Betterman has considered leaving the law many times, he says, adding, “Then I ask myself, ‘What else can I do?’ I’ve been an attorney since the age of 25. I really don’t know any other occupation.”

Shean, formerly a trial lawyer with the downtown firm of Wise, Wiezorek, Timmons & Wise, decided to leave the law--no matter what: “I just became disenchanted with the way the people involved in the system were running it, from the Legislature to the judiciary to the attorneys. I lay a lot of blame on the attorneys.”

On June 30, Shean, who lost a son to liver disease three years ago, resigned his partnership to become president of the Children’s Organ Transplant Assn. in Bloomington, Ind.
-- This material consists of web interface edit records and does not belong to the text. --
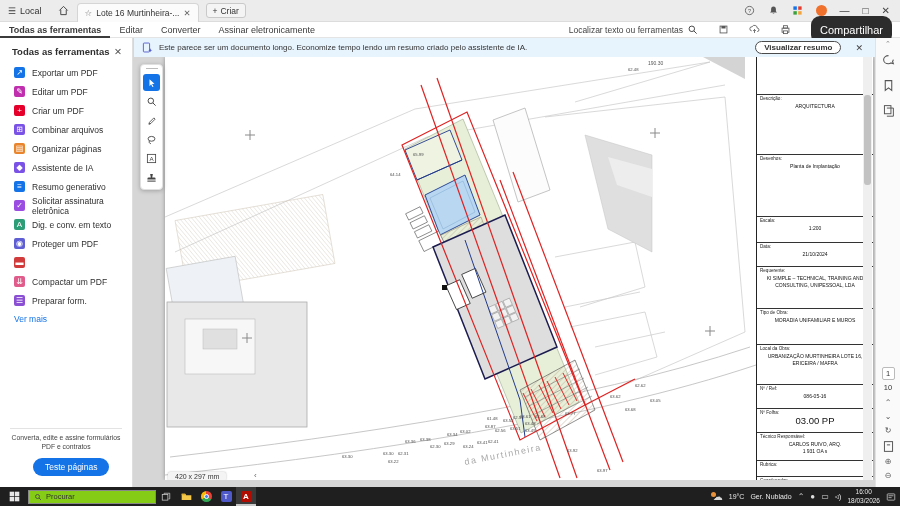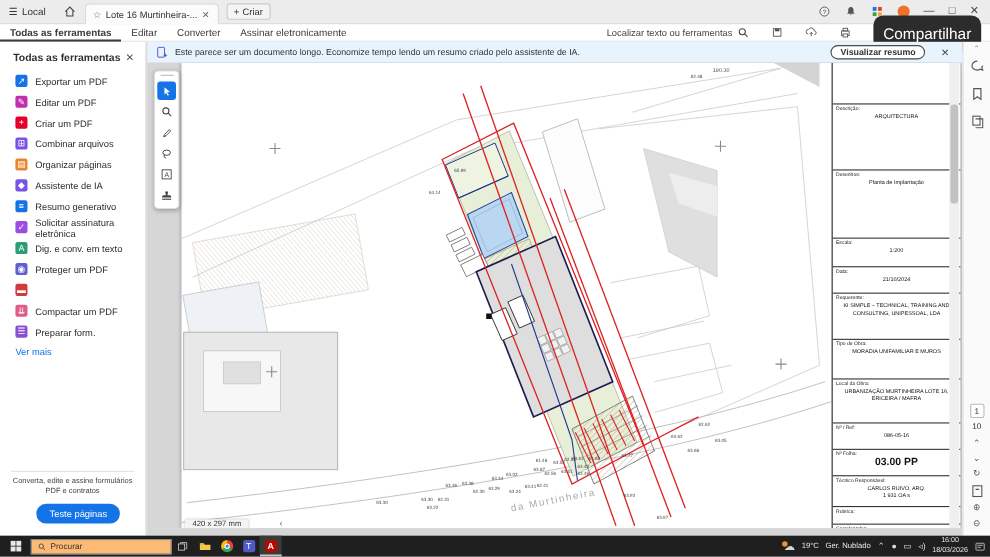"Compartilhar" .pill { font-size: 14px -> 11px }
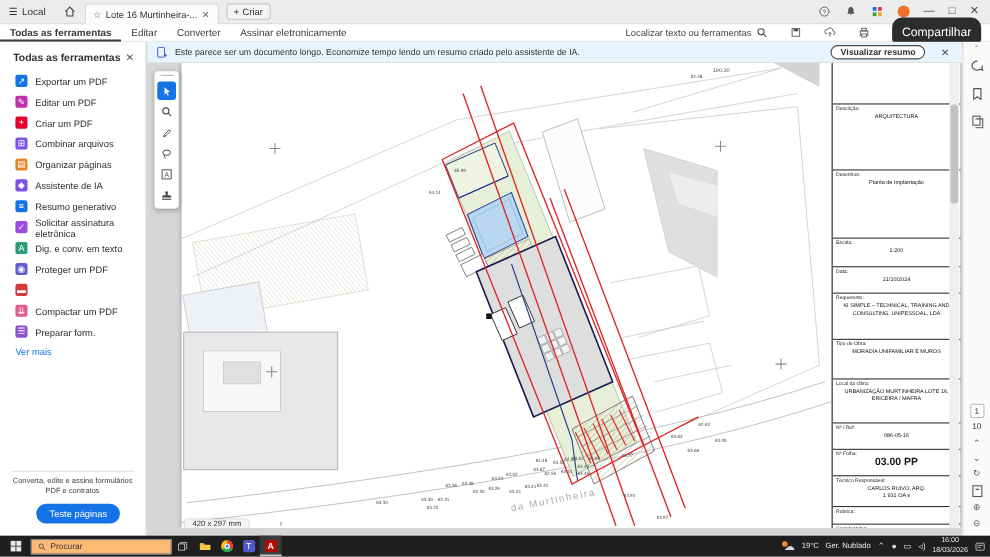"03.00 PP" .tbk-big { font-weight: bold -> normal }
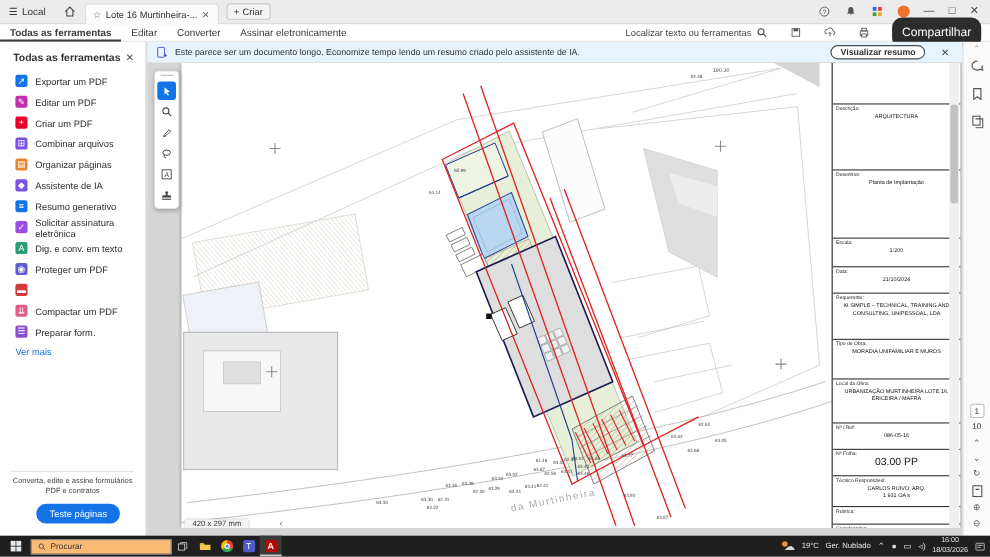"Procurar" #tb-search { background: #fdba74 -> #84cc16 }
“One of my law partners said, ‘I admire you for having the guts to do what the rest of us would like to do,’ ” he says. “But they can do it. A lot of people could do it.” All it takes is a willingness to accept a pay cut as his family did--from $130,000 a year to $30,000.

For him, Shean says, it became clear that there were things more important than personal wealth: “I saw that if I was going to be making money or saving money, I wanted to do it for children, not a big corporation or greedy insurance company or a greedy client.”

Besides, he says, it is not as if people wanting to sue someone will lack for attorneys to file the lawsuit: “There are plenty of people who will take my place.”